Saved entries
========================================

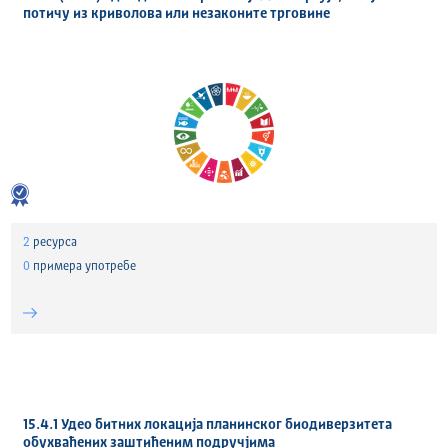
потичу из криволова или незаконите трговине
2
ресурса
0
примера употребе
15.4.1 Удео битних локација планинског биодиверзитета
обухваћених заштићеним подручјима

========================================

▶ [What the task asks]: Every entry above should be returned exactly, with no images included.

▶ [Completed exercise]:
потичу из криволова или незаконите трговине
2
ресурса
0
примера употребе
15.4.1 Удео битних локација планинског биодиверзитета
обухваћених заштићеним подручјима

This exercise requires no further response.